- Origin: Bellevue, Washington, U.S.
- Genres: Hard rock, heavy metal
- Years active: 1970-present
- Labels: Dynasty Records EMI America Records
- Members: Terry James Young Andy Baldwin Rick Knotts Kelly Nobles
- Past members: Chris Kinkade Randy Miller Ronnie Montrose Mark Welling Bryce Bishop
- Website: www.railonline.net

= Rail (band) =

American rock band

Rail is an American rock band that achieved national fame after winning the grand prize of MTV's Basement Tapes competition in 1983. Before starting their recording career, the group was well known in the Seattle area under the names "Rail & Company" and "Rail & Co."

== History ==
The band was formed by drummer Kelly Nobles, bassist/singer Terry James Young and guitarist Andy Baldwin at Highland Junior High School in Bellevue, Washington in 1970. Interlake High School mate Rick Knotts joined the band in 1973.

Rail won a best local band award from Seattle rock station KZOK-FM in 1978. The band entered the Billboard 200 albums chart with its self-titled EMI America Records release "Rail". The band toured with Van Halen, Heart, Ted Nugent, Blue Öyster Cult, Three Dog Night, The Beach Boys, Nazareth, and others.

Rail released three albums and one EP between 1980–1997 and remains a long-touring staple of the Washington local music scene. Although not officially recognized on any of their albums, during the early to mid-80s several well known local artists appeared as guest performers live and in the studio. In 1985 they were joined by guitarist Ronnie Montrose for several months. He was looking for a new band, and Rick Knotts had recently left. Billed as "Rail featuring Ronnie Montrose" or "Ronnie & Rail", they played a set of half Rail favorites and half Montrose songs ("Rock Candy", "Rock the Nation", "Matriarch", and Gamma's remake of Thunderclap Newman's "Something in the Air"). At the end of the tour, there was an amicable split.

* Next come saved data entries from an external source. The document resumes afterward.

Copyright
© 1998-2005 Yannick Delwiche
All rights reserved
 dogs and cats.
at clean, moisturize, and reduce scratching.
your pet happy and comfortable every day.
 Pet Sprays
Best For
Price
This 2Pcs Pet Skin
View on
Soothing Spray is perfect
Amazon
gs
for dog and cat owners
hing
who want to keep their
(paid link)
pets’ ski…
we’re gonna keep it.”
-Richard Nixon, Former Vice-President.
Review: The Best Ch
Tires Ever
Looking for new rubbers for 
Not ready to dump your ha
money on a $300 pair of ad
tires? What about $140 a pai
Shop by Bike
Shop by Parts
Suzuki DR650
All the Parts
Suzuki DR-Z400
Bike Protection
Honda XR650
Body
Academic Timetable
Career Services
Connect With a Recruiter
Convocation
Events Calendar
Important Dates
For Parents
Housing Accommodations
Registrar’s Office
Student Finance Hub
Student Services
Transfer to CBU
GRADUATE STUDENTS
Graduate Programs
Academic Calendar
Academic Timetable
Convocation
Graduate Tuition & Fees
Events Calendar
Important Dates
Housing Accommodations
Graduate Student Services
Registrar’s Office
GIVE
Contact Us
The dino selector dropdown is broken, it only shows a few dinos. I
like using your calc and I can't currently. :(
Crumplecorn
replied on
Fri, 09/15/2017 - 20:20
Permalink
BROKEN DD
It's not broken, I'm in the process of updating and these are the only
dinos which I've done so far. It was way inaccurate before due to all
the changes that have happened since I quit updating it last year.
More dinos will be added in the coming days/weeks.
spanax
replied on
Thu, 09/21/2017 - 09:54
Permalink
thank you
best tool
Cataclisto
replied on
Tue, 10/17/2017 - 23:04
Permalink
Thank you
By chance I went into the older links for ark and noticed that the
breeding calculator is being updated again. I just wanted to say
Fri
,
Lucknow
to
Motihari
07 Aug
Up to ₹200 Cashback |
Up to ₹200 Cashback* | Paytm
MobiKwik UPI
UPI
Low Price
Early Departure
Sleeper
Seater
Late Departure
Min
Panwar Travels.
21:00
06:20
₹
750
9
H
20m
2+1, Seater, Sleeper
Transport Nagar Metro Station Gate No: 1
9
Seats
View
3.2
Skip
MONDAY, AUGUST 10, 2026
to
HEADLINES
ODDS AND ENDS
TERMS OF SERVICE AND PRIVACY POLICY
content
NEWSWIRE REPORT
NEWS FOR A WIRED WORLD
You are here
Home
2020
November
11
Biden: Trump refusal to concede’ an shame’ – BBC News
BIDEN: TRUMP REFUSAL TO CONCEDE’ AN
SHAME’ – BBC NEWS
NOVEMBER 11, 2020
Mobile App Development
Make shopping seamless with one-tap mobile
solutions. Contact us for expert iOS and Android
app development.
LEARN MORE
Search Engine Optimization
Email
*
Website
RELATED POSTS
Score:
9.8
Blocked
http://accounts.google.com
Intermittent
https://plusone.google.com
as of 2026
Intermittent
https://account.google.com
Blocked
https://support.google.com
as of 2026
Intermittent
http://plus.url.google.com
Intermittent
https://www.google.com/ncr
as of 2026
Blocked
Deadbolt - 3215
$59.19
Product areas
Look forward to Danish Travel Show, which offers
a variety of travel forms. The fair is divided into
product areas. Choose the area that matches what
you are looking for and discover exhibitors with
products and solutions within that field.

The original four members continue to perform and record together.

==Discography==
===Studio albums===

| Title | Album details | Chart |
US
| Arrival | Released: 1980; Label: Dynasty Records; | — |
| Rail | Released: 1984; Label: EMI America; | 143 |
| Rail Three | Released: 1985; Label: Dynasty Records; | — |
| Big World | Released: 1997; Label: Art Records; | — |
"-" denotes a recording that did not chart or was not released in that territory.